Hm, yes, that makes sense as these scores are listed in grey in my coulmn too. I just didn't make that connection and can't seem to remember that it was explicitly explained that way - but maybe I misunderstood which averaging applies to which. Esp. before actually seeing the UI.
Yes. That seems like another sensible strategy to game it,
I recommend that you send this as a reply to one of the last mails. They seem to really read them.
I don't think "little interest" is a fair description. Searching LW for Good Judgment Project provides 290 search hits.
I just did a search for "("Good Judgment Project" OR GJP)" and got only 87 hits, so most of your results might merely have been recent comments/posts in LW's sidebar.
Looking through the first couple of pages of hits I see
a link post for GJP season 3, and the only comments are the ones I linked in the grandparent (I upvoted them anyway because they're interesting feedback)
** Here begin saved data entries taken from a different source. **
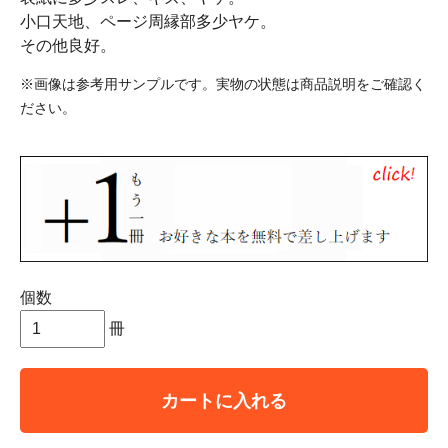
小口天地、ページ周縁部多少ヤケ。
その他良好。
※画像は参考用サンプルです。実物の状態は商品説明をご確認く
ださい。
個数
冊
カートに入れる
a link post about an earlier GJP round, which does actually have a lot of GJP talk among its 55 comments
this Gunnar_Zarncke post
part 1 of Morendil's 2012 "Raising the forecasting waterline", about participating in the GJP, which has 108 comments but most aren't about the GJP
a short follow-up by gwern to post 2, with 2 comments
part 2 of Morendil's "Raising the forecasting waterline" (and 22 comments)
your user page, which comes up because of the parent comment
a link post to an FT article on forecasting, with comments that don't talk about the GJP
the list of recent comments for LW's Discussion section, which comes up because of the parent comment
VipulNaik's "Some historical evaluations of forecasting", which discusses the GJP for a paragraph (the only comment doesn't mention the GJP)
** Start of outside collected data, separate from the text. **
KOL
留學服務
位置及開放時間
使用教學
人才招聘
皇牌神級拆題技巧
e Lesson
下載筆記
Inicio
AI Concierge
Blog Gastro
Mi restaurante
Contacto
the list of Discussion posts tagged "tetlock", which matches because post 8 comes up
Morendil starting a short subthread about the GJP under "The Martial Art of Rationality"
post 5 at a different URL
an unrelated post which only comes up because Google indexed it while my GJP-mentioning comment was in the sidebar
another VipulNaik post which again discusses the GJP for a paragraph; all 3 comments talk about something else
Morendil's "Raising the waterline" mentions the GJP a few times (none of its comments do)
VipulNaik's "An overview of forecasting for politics, conflict, and political violence" lists various forecasting efforts, and discusses the GJP as one of them across several bullet points (0 comments)
VipulNaik's list of submitted posts
Morendil mentioning the GJP in a one-sentence comment.
VipulNaik again giving the GJP a paragraph in "Domains of forecasting" (none of the 4 comments mention the GJP)
That is more commentary than I remembered (I'd definitely forgotten about Morendil's 3 top-level posts), and yeah, "little interest" is too strong. I'll change that to "sporadic discussion", which I think is fair. Aside from Morendil's posts and this G_Z post, most of the mentions of GJP on LW seem to be asides or links to external articles, and they're spread out over about 4 years.